══ Given data ══
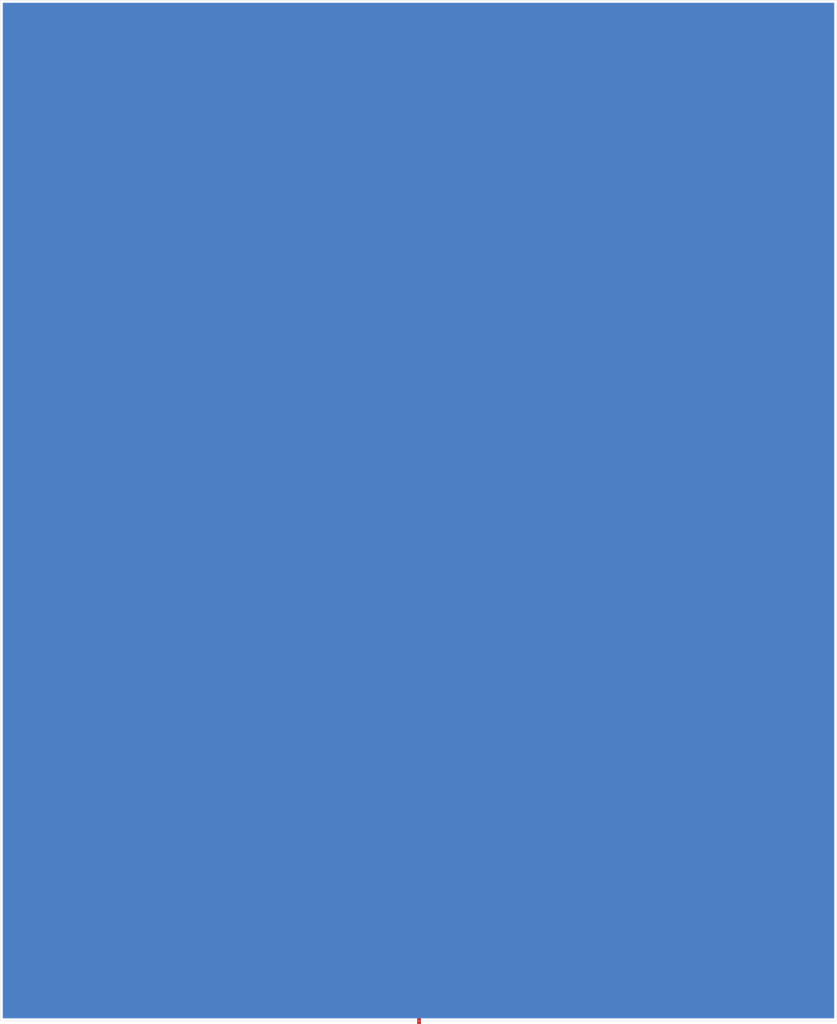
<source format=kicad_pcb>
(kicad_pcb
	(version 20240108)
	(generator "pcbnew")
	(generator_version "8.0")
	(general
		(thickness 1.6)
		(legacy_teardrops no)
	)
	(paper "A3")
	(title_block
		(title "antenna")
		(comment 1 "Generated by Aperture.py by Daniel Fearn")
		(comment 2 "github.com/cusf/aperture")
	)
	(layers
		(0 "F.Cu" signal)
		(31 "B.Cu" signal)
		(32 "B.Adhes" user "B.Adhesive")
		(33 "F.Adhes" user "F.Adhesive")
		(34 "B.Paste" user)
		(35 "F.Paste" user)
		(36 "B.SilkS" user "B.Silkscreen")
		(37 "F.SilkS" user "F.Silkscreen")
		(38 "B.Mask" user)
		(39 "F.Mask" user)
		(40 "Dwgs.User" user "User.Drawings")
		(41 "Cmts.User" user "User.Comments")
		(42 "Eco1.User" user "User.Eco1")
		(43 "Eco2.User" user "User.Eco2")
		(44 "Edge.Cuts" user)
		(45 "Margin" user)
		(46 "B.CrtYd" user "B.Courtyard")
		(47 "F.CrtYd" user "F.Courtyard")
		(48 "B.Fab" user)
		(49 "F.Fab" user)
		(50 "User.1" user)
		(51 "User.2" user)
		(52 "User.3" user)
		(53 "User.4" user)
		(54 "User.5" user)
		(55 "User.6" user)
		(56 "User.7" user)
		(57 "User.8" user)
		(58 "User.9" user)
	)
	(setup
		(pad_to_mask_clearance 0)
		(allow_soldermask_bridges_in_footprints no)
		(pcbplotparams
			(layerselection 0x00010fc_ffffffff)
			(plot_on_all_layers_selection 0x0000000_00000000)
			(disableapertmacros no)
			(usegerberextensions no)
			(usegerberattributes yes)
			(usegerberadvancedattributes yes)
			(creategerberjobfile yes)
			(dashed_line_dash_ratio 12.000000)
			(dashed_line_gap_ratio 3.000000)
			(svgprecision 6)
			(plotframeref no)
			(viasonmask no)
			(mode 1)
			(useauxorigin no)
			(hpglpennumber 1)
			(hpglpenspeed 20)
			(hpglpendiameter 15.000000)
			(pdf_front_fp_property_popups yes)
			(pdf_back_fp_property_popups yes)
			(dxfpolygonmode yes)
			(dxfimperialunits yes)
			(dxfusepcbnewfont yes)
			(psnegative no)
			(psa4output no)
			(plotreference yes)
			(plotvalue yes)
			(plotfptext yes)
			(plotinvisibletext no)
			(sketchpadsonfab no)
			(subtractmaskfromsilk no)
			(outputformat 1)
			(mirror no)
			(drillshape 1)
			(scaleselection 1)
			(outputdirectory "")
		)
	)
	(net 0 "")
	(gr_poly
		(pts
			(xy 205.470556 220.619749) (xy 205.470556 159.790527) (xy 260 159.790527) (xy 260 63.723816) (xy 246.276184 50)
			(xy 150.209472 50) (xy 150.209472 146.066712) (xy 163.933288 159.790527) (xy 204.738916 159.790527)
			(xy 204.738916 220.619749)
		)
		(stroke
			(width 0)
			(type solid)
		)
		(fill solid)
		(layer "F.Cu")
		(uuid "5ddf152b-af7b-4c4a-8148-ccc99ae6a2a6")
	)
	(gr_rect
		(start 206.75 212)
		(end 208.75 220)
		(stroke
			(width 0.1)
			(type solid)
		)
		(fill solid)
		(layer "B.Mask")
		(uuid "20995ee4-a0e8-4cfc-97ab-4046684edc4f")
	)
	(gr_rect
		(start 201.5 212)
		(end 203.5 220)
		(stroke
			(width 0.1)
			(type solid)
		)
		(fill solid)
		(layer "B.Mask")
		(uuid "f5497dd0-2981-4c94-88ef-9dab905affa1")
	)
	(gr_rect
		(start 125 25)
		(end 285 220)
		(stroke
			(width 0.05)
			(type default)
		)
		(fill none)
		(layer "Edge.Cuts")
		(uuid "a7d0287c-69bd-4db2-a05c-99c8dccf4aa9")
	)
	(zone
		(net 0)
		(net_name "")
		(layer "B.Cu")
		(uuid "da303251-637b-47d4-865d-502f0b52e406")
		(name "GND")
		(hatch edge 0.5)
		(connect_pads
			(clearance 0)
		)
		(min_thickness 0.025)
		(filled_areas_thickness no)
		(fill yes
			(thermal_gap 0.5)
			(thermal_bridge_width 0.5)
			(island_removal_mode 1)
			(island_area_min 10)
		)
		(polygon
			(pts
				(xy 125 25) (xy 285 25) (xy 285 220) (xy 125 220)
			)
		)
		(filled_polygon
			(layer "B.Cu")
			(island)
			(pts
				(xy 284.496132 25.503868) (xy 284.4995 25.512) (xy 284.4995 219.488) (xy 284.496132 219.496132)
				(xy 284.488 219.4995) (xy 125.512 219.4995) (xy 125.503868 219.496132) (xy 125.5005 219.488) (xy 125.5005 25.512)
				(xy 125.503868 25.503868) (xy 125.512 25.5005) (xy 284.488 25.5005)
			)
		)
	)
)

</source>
═══
## What to work on:
Your task is to transcribe exactly the lines from the one with "(width 0.05)" through the end of the data, both included, and nothing besides.

## Result of the exercise:
			(width 0.05)
			(type default)
		)
		(fill none)
		(layer "Edge.Cuts")
		(uuid "a7d0287c-69bd-4db2-a05c-99c8dccf4aa9")
	)
	(zone
		(net 0)
		(net_name "")
		(layer "B.Cu")
		(uuid "da303251-637b-47d4-865d-502f0b52e406")
		(name "GND")
		(hatch edge 0.5)
		(connect_pads
			(clearance 0)
		)
		(min_thickness 0.025)
		(filled_areas_thickness no)
		(fill yes
			(thermal_gap 0.5)
			(thermal_bridge_width 0.5)
			(island_removal_mode 1)
			(island_area_min 10)
		)
		(polygon
			(pts
				(xy 125 25) (xy 285 25) (xy 285 220) (xy 125 220)
			)
		)
		(filled_polygon
			(layer "B.Cu")
			(island)
			(pts
				(xy 284.496132 25.503868) (xy 284.4995 25.512) (xy 284.4995 219.488) (xy 284.496132 219.496132)
				(xy 284.488 219.4995) (xy 125.512 219.4995) (xy 125.503868 219.496132) (xy 125.5005 219.488) (xy 125.5005 25.512)
				(xy 125.503868 25.503868) (xy 125.512 25.5005) (xy 284.488 25.5005)
			)
		)
	)
)

</source>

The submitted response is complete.